Real estate firm scoops up San Jose site where village was proposed

Real estate investors with ties to the Bay Area and Chicago have bought a big north San Jose site where a developer had once proposed a mixed-use neighborhood next to a busy light rail line.

The investors paid $28.9 million for a building and parking lot at 3011 N. First St. in San Jose, according to documents that were filed on June 4 with the Santa Clara County Recorder’s Office.

The buyer was an affiliate headed up by two real estate investment and development firms, according to county and state public records: Chicago-based Blue Vista Capital Management and San Francisco-based Cannae Partners.

Palo Alto-based Sand Hill Property Co. was the seller, the county records show. In 2015, Sand Hill affiliate SHP-CUTE paid $31 million for the 9.3-acre property.
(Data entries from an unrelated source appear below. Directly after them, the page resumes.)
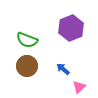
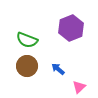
blue arrow: moved 5 px left
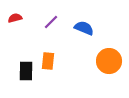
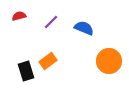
red semicircle: moved 4 px right, 2 px up
orange rectangle: rotated 48 degrees clockwise
black rectangle: rotated 18 degrees counterclockwise
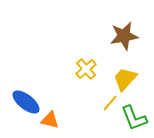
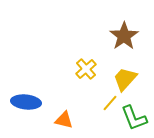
brown star: rotated 24 degrees counterclockwise
blue ellipse: rotated 32 degrees counterclockwise
orange triangle: moved 14 px right
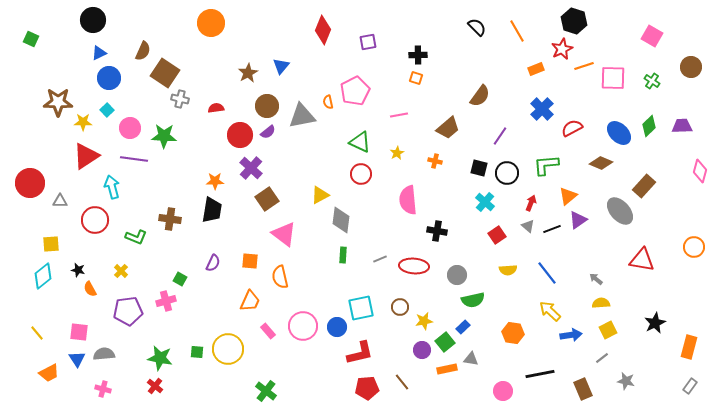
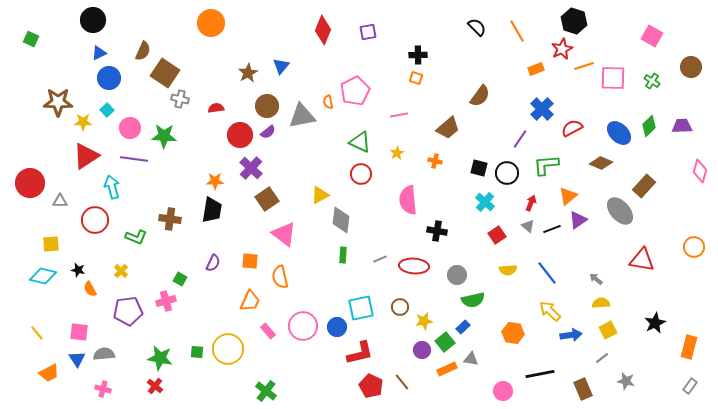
purple square at (368, 42): moved 10 px up
purple line at (500, 136): moved 20 px right, 3 px down
cyan diamond at (43, 276): rotated 52 degrees clockwise
orange rectangle at (447, 369): rotated 12 degrees counterclockwise
red pentagon at (367, 388): moved 4 px right, 2 px up; rotated 30 degrees clockwise
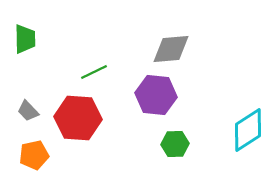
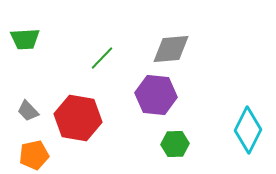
green trapezoid: rotated 88 degrees clockwise
green line: moved 8 px right, 14 px up; rotated 20 degrees counterclockwise
red hexagon: rotated 6 degrees clockwise
cyan diamond: rotated 30 degrees counterclockwise
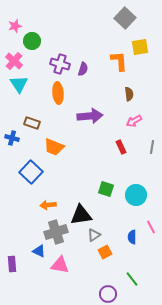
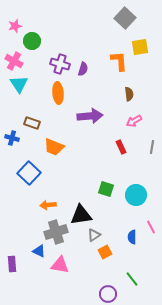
pink cross: rotated 12 degrees counterclockwise
blue square: moved 2 px left, 1 px down
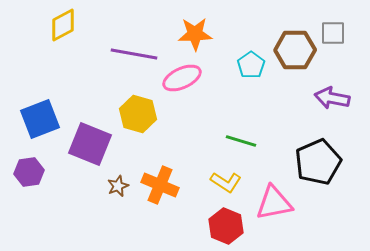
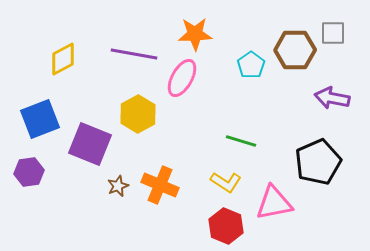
yellow diamond: moved 34 px down
pink ellipse: rotated 36 degrees counterclockwise
yellow hexagon: rotated 15 degrees clockwise
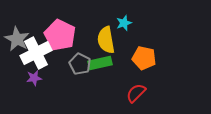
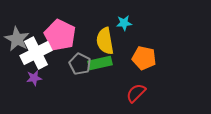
cyan star: rotated 14 degrees clockwise
yellow semicircle: moved 1 px left, 1 px down
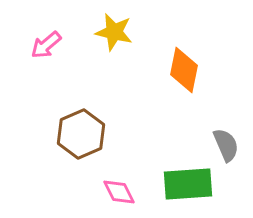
In 2018, Sand Hill Property floated very preliminary plans for the development on the site of a huge mixed-use village of offices, homes and retail spaces.

City records didn’t disclose how far the proposal has proceeded through the San Jose planning process.

Sand Hill Property had requested a preliminary city review of a proposal for 505,000 square feet of offices, 800 residential units and 13,000 square feet of retail.

It’s possible that the recently completed property purchase was undertaken on behalf of major buyers that invest in real estate worldwide.

Blue Vista Capital often partners on investments with big players such as “pension funds, endowments, foundations, insurance companies, wealth managers and corporations,” according to the Blue Vista website.

Cannae prefers to focus on properties in the Bay Area.

What wasn’t immediately clear was whether some sort of redevelopment of the site would be pursued by the new owners.

The location is certainly a choice spot in San Jose since it’s at the corner of North First Street and Orchard Parkway and is next to the Orchard Station that is part of one of the business stretches of the region’s light rail system.

At present, Intermolecular, an electronics manufacturing company, leases a 146,200-square-foot office and research building on the property.

Intermolecular’s lease has several years left to run, so the property could be an ongoing producer of rental income for the new owners.

As part of the just-completed property purchase, the buyers agreed to assume a $21 million mortgage that had been previously for the property, according to the public documents.